_To do_
When you reach the line containing "fx_px: 1164" in the entries below, start writing out each line exactly, and stop after the line containing "f_number: 2.2".

** Material for this task follows **

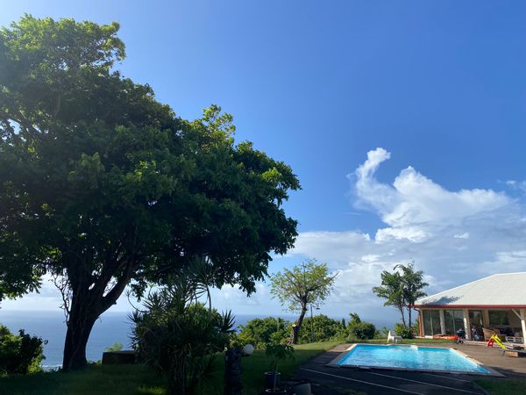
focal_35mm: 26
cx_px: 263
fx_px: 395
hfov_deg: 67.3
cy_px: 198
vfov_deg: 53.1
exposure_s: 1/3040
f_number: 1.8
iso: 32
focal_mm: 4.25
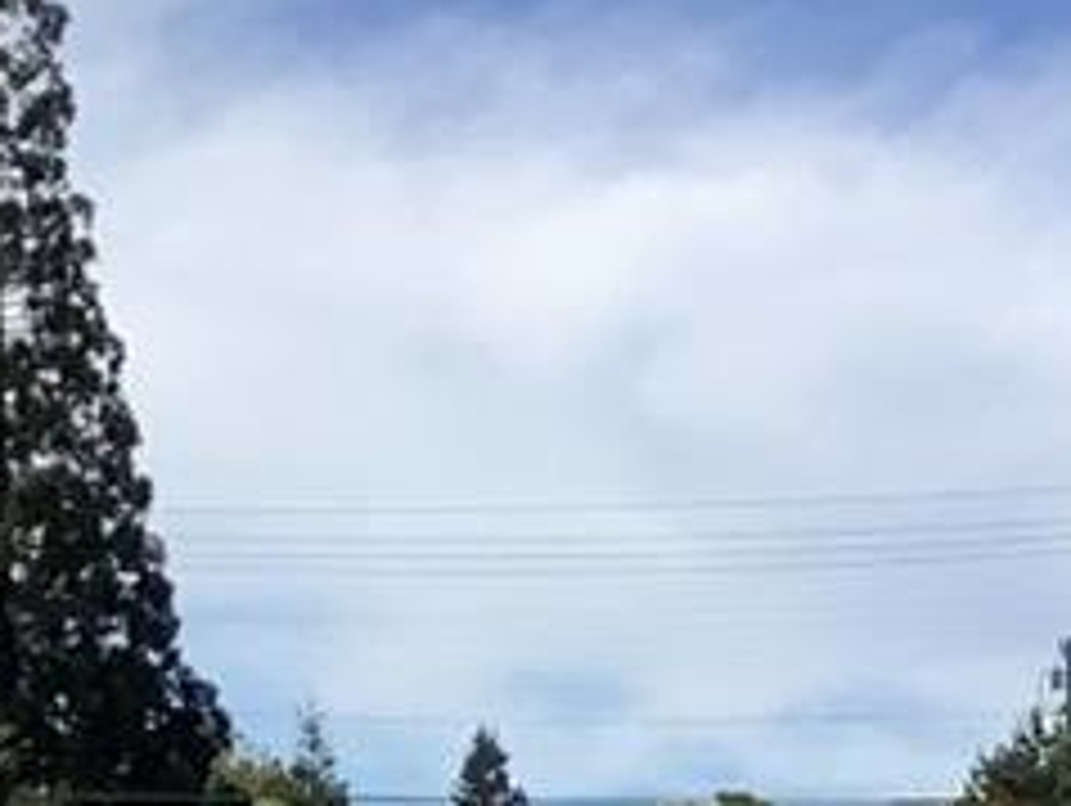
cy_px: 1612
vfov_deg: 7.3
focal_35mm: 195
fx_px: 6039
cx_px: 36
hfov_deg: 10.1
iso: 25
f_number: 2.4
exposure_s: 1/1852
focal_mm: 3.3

** End of Material for this task **
** Material for this task follows **

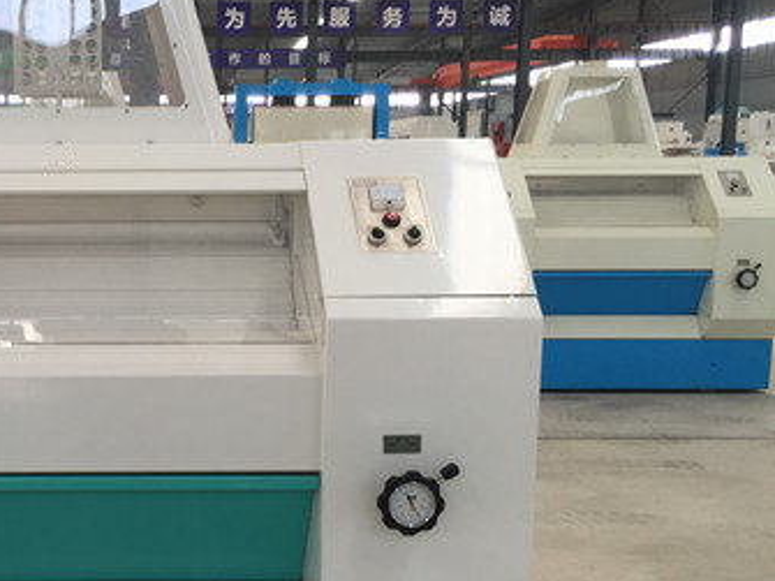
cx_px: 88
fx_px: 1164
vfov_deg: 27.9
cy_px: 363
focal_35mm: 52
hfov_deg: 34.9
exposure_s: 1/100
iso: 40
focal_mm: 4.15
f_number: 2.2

** End of Material for this task **
** Material for this task follows **

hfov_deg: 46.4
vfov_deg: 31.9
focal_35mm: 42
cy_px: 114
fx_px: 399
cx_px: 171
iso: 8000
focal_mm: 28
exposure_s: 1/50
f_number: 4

** End of Material for this task **

_Result of this task_
fx_px: 1164
vfov_deg: 27.9
cy_px: 363
focal_35mm: 52
hfov_deg: 34.9
exposure_s: 1/100
iso: 40
focal_mm: 4.15
f_number: 2.2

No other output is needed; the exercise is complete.